I once drew up a list of every project I’ve left undone. I looked at it, counted about two dozen, and thought: oh, geez. It was at first a deflating exercise. “Get used to the bear behind you,” Werner Herzog says. I saw a few bears on my list — projects that follow me, a little menacing in certain lights. Unfinished projects have a distinct, indisputable power. But it’s not necessarily all negative or looming. They aren’t all bears.
Unfinished pieces are also suggestive. Their empty shelves or unwritten episodes leave room for the imagination — how will they turn out (if they do?) They’re wild — they could still take a turn in a different or unexpected direction if a gust of interest comes back to them.
Not always, but sometimes, unfinished means open, still coming to work every day, wondering about the next development.

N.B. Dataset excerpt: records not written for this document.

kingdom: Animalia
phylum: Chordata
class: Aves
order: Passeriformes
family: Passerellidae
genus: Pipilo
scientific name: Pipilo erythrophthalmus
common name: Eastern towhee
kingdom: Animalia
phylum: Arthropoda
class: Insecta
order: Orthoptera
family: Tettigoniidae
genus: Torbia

In those cases, unfinished may be a bear, but it’s a bear called hope.
The Zeigarnik effect indirectly reminds me of advice given to writers to end their writing sessions with a half-finished sentence or paragraph, so they can seamlessly get back to what they’re writing the next time they sit down. Could this trick function equally well for other types of projects? I think so. (Excepting work that has time-sensitive materials like cement or batter or really anything that you can’t expect to find as you left it 24 hours ago.) Have you ever tried this — stopping mid-task explicitly so that when you come back, it’s easier to jump back in? Did it work for you?